REQUIRED WORK: Quote the Gangapurna climb report word for word, beginning at the words "We reached the" and stopping after "burning our bodies.".

STUDY TEXT:
* * * * *
We reached the top the next day, October 20, thankful that all three of us were there together. For the next two days we descended the 1,500m wall via the same route, using natural gear, snow bollards, and Abalakov anchors. Otherwise, all we left on the mountain were two snow pickets and 6 to 10kg of body weight apiece. The new route on the south face of Gangapurna (Korean Way, ED+) was a way of burning our bodies.

Summary: Direct new route up the south face of Gangapurna (7,455m) in the Annapurna Himal, by Choi Seok-mun, Kim Chang-ho, and and Park Joung-yong, October 16–22, 2016. The same team also attempted the south face of unclimbed Gangapurna West, climbing the south face to the summit ridge. This report was translated from Korean by Oh Young-hoon.
* * * * *
GIVEN INFORMATION:
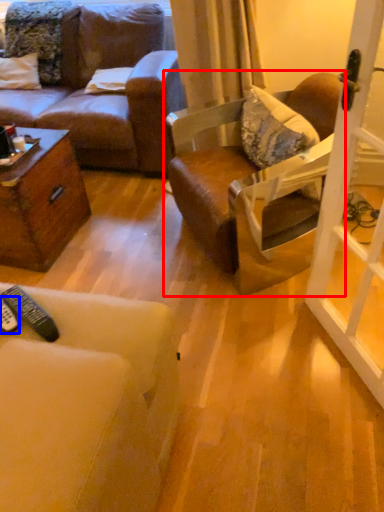
Question: Which object is closer to the camera taking this photo, chair (highlighted by a red box) or remote control (highlighted by a blue box)?

Choices:
 (A) chair
 (B) remote control

Answer: (B)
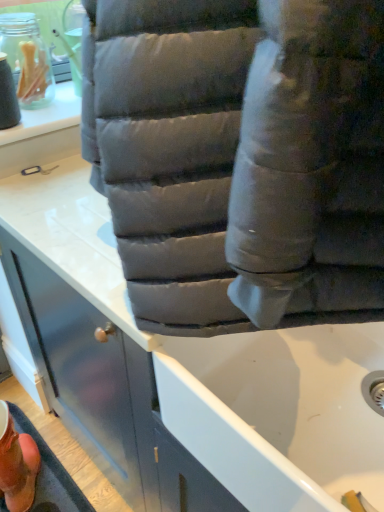
The height and width of the screenshot is (512, 384). What do you see at coordinates (278, 413) in the screenshot?
I see `matte gray cushion at lower center` at bounding box center [278, 413].

I want to click on matte gray cushion at lower center, so click(x=278, y=413).

What do you see at coordinates (17, 464) in the screenshot? I see `orange suede boot at lower left` at bounding box center [17, 464].

Locate an element on the screen. The width and height of the screenshot is (384, 512). orange suede boot at lower left is located at coordinates (17, 464).

Find the location of a particular element. matte gray cushion at lower center is located at coordinates (278, 413).

Would you say matte gray cushion at lower center is to the left or to the right of orange suede boot at lower left in the picture?

In the image, matte gray cushion at lower center appears on the right side of orange suede boot at lower left.

Is matte gray cushion at lower center further to the viewer compared to orange suede boot at lower left?

No, the depth of matte gray cushion at lower center is less than that of orange suede boot at lower left.

Between point (211, 445) and point (16, 432), which one is positioned in front?

The point (211, 445) is closer.

In the scene shown: From the image's perspective, is matte gray cushion at lower center above or below orange suede boot at lower left?

matte gray cushion at lower center is situated higher than orange suede boot at lower left in the image.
* * * * *
SOLUTION:
We reached the top the next day, October 20, thankful that all three of us were there together. For the next two days we descended the 1,500m wall via the same route, using natural gear, snow bollards, and Abalakov anchors. Otherwise, all we left on the mountain were two snow pickets and 6 to 10kg of body weight apiece. The new route on the south face of Gangapurna (Korean Way, ED+) was a way of burning our bodies.